I’ve posted the data used in this post (along with SPSS syntax to produce the charts) in this google code link. Thoughts from the stats community on the topic are always appreciated, and if other communities have advice about promoting their blogs I would love to hear it as well.

Filed under CrossValidated, data-visualization, viewpoints

Tagged: CrossValidated, stackexchange, stats.SE, visualization

Some notes on making effective tables

2012-02-10 by andyw. 4 comments

I realize that information visualization through graphical displays are all the rage these days, but we shouldn’t forget about tables as a means to communicate numerical information. In fact, this post was motivated by a recent paper (Feinberg & Wainer, 2011) that talks about how the frequency of tables (even in The Journal of Computational and Graphical Statistics) is more prevalent than graphical displays (and they vastly outnumber the number of graphical displays in several other fields mentioned).

So, what are some of the things we should keep in mind when making tables?

Comparisons are easier to other items in closer proximity and comparisons within columns tend to be easier than within rows.

Data section:
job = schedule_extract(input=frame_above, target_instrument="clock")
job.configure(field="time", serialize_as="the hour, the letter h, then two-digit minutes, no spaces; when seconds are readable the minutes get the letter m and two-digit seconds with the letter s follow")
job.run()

Task objective: According to the passage about tables, which tend to be easier: comparisons within columns or comparisons within rows? Rely only on the passage about tables, not on the data.

Solution: Comparisons within columns tend to be easier than comparisons within rows.